The UK government has announced that all businesses and homes across the country will be legally entitled to high speed broadband by the year 2020. The Department for Digital, Culture, Media and Sport has been putting pressure on the government in recent years to impose such measures, as it claims a universal service obligation is the only way to provide certainty that internet speeds of 10Mbps would be accessible to the whole country by 2020 as set out in government targets.
This is despite recent calls from BT, the UK’s network provider, to make it voluntary for suppliers to provide this rather than a legal requirement. BT had also said it would aim to close the gap in broadband speed between cities and rural areas, and has argued that this legislation could slow down the progress it’s able to make towards this goal.

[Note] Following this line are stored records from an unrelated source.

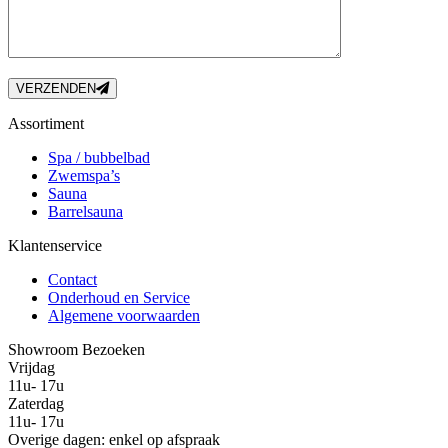
VERZENDEN
Assortiment
Spa / bubbelbad
Zwemspa’s
Sauna
Barrelsauna
Klantenservice
Contact
Onderhoud en Service
Algemene voorwaarden
Showroom Bezoeken
Vrijdag
11u- 17u
Zaterdag
11u- 17u
Overige dagen: enkel op afspraak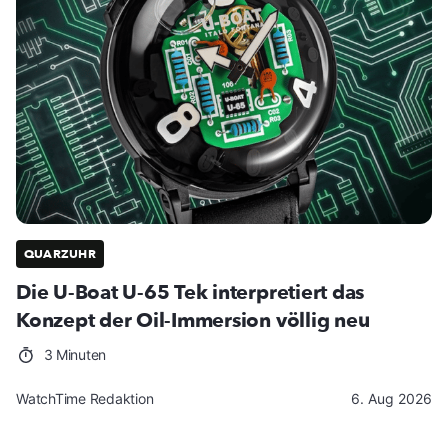
QUARZUHR
Die U-Boat U-65 Tek interpretiert das
Konzept der Oil-Immersion völlig neu
3 Minuten
WatchTime Redaktion
6. Aug 2026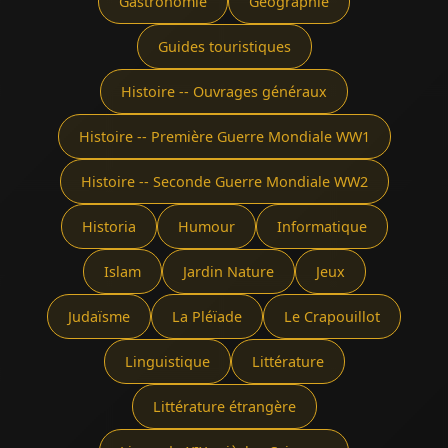
Gastronomie
Géographie
Guides touristiques
Histoire -- Ouvrages généraux
Histoire -- Première Guerre Mondiale WW1
Histoire -- Seconde Guerre Mondiale WW2
Historia
Humour
Informatique
Islam
Jardin Nature
Jeux
Judaïsme
La Pléïade
Le Crapouillot
Linguistique
Littérature
Littérature étrangère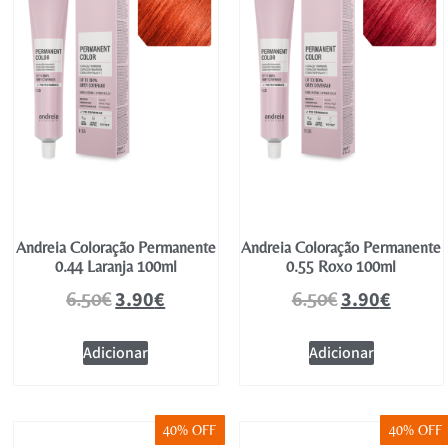
Andreia Coloração Permanente
Andreia Coloração Permanente
0.44 Laranja 100ml
0.55 Roxo 100ml
3.90
€
3.90
€
6.50
€
6.50
€
Adicionar
Adicionar
40% OFF
40% OFF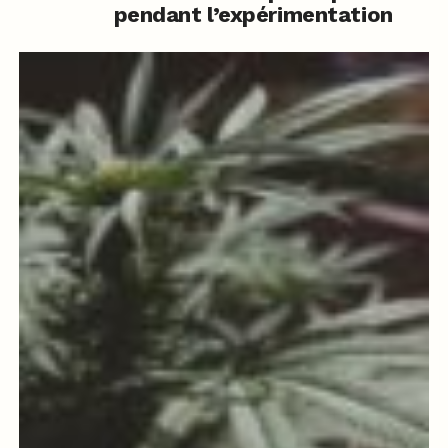
pendant l’expérimentation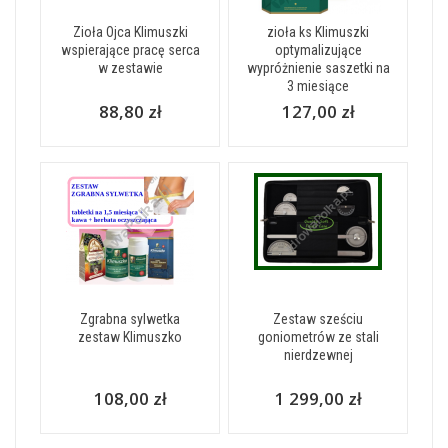
Zioła Ojca Klimuszki
zioła ks Klimuszki
wspierające pracę serca
optymalizujące
w zestawie
wypróżnienie saszetki na
3 miesiące
88,80 zł
127,00 zł
Zgrabna sylwetka
Zestaw sześciu
zestaw Klimuszko
goniometrów ze stali
nierdzewnej
108,00 zł
1 299,00 zł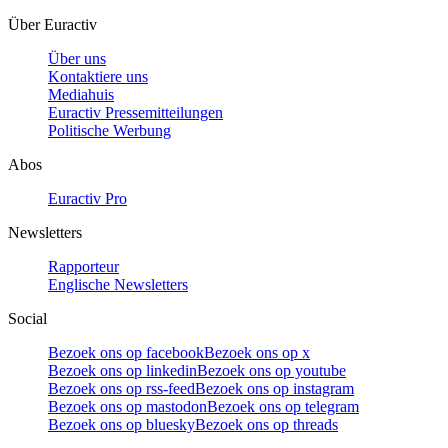
Über Euractiv
Über uns
Kontaktiere uns
Mediahuis
Euractiv Pressemitteilungen
Politische Werbung
Abos
Euractiv Pro
Newsletters
Rapporteur
Englische Newsletters
Social
Bezoek ons op facebook
Bezoek ons op x
Bezoek ons op linkedin
Bezoek ons op youtube
Bezoek ons op rss-feed
Bezoek ons op instagram
Bezoek ons op mastodon
Bezoek ons op telegram
Bezoek ons op bluesky
Bezoek ons op threads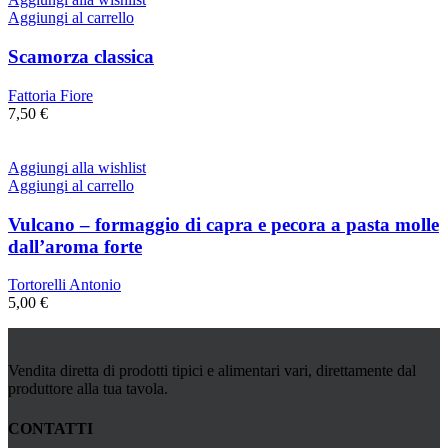
Aggiungi al carrello
Scamorza classica
Fattoria Fiore
7,50
€
Aggiungi alla wishlist
Aggiungi al carrello
Vulcano – formaggio di capra e pecora a pasta molle
dall’aroma forte
Tortorelli Antonio
5,00
€
Vendita diretta di prodotti tipici e alimentari vari, direttamente dal
produttore alla tua tavola.
CONTATTI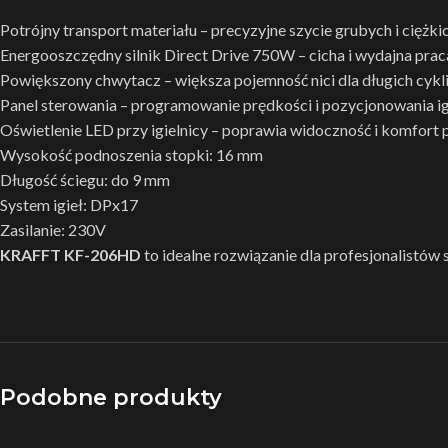
Potrójny transport materiału – precyzyjne szycie grubych i ciężk
Energooszczędny silnik Direct Drive 750W – cicha i wydajna prac
Powiększony chwytacz – większa pojemność nici dla długich cykli
Panel sterowania – programowanie prędkości i pozycjonowania i
Oświetlenie LED przy igielnicy – poprawia widoczność i komfort 
Wysokość podnoszenia stopki: 16 mm
Długość ściegu: do 9 mm
System igieł: DPx17
Zasilanie: 230V
KRAFFT KF-206HD
to idealne rozwiązanie dla profesjonalistów 
Podobne produkty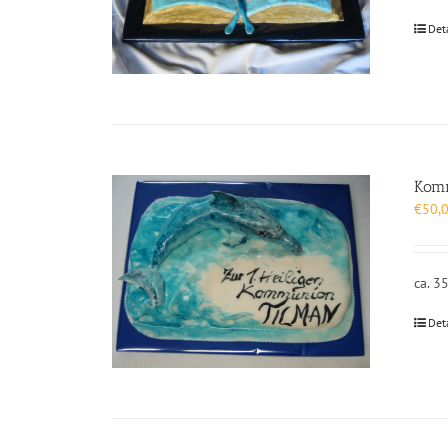
Det
Kom
€
50,
ca. 3
Det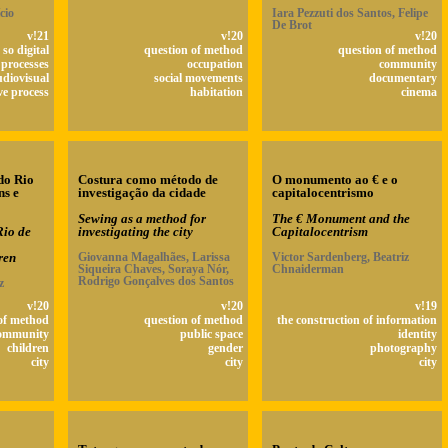
cio
Iara Pezzuti dos Santos, Felipe
De Brot
v!21
v!20
v!20
so digital
question of method
question of method
 processes
occupation
community
udiovisual
social movements
documentary
ve process
habitation
cinema
do Rio
Costura como método de
O monumento ao € e o
ns e
investigação da cidade
capitalocentrismo
Sewing as a method for
The € Monument and the
Rio de
investigating the city
Capitalocentrism
ren
Giovanna Magalhães, Larissa
Victor Sardenberg, Beatriz
Siqueira Chaves, Soraya Nór,
Chnaiderman
Rodrigo Gonçalves dos Santos
z
v!20
v!20
v!19
of method
question of method
the construction of information
ommunity
public space
identity
children
gender
photography
city
city
city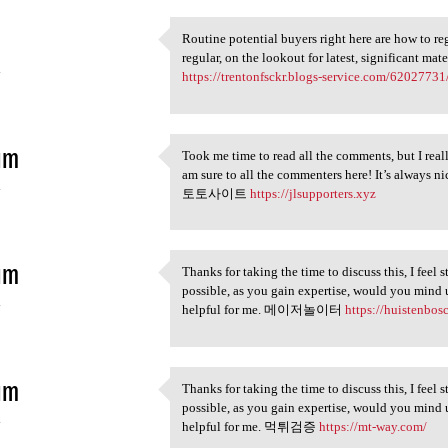
Routine potential buyers right here are how to reg
Routine potential buyers
regular, on the lookout for latest, significant mat
4
https://trentonfsckr.blogs-service.com/62027731/
im
Took me time to read all the comments, but I reall
Took me time to read all the
am sure to all the commenters here! It’s always n
4
토토사이트
https://jlsupporters.xyz
im
Thanks for taking the time to discuss this, I feel 
Thanks for taking the time to
possible, as you gain expertise, would you mind 
4
helpful for me. 메이저놀이터
https://huistenbosc
im
Thanks for taking the time to discuss this, I feel 
Thanks for taking the time to
possible, as you gain expertise, would you mind 
4
helpful for me. 먹튀검증
https://mt-way.com/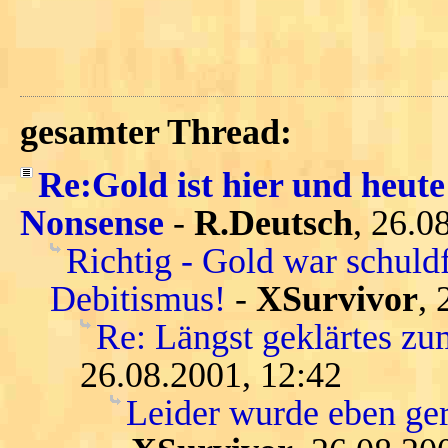
gesamter Thread:
Re:Gold ist hier und heute
Nonsense
-
R.Deutsch
, 26.0
Richtig - Gold war schuld
Debitismus!
-
XSurvivor
, 
Re: Längst geklärtes zu
26.08.2001, 12:42
Leider wurde eben gera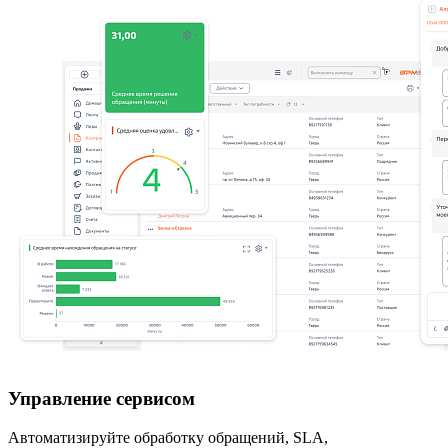
Управление сервисом
Автоматизируйте обработку обращений, SLA,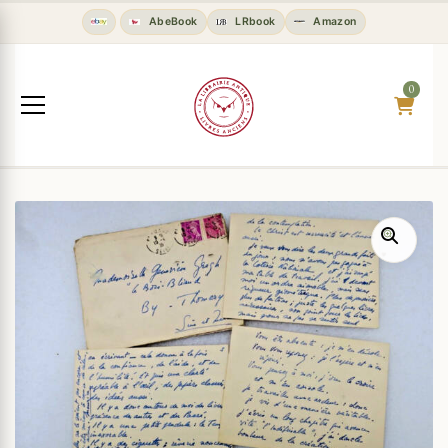
AbeBook
LRbook
Amazon
0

BT also commented on the announcement by saying that although it doesn’t agree with the news, it respected the government’s decision. In a statement it said that “BT and Openreach want to get on with the job of making decent broadband available to everyone in the UK, so we’ll continue to explore the commercial options for bringing faster speeds to those parts of the country which are hardest to reach. We look forward to receiving more details from the government outlining its approach to defining the regulatory USO, including the proposed funding mechanism.”
However, the department said it did “not feel the proposal was strong enough for us to take the regulatory USO off the table, and have therefore decided not to pursue BT’s proposal, in favour of providing a legal right to broadband”. The culture secretary, Karen Bradley, added that a regulatory approach is the only way to ensure fast broadband can be reached by everyone. “We know how important broadband is to homes and businesses and we want everyone to benefit from a fast and reliable connection,” she said.
The digital minister, Matt Hancock, said that the regulations wouldn’t necessarily mean fast broadband would automatically be delivered across the entire country. “It’s about having the right to demand it. It’s an on-demand programme. If you don’t go on the internet and aren’t interested then you won’t phone up and demand this,” he said,
He added that “The ‘access’ is being able to demand it. This is the next big drive we have got to do as a country,” he said. “Our rollout of super-fast has been the fastest among comparable countries. The drive to get the full fibre connections, the future-proof connections, started only a year ago. I’m absolutely determined to see that rolled out.”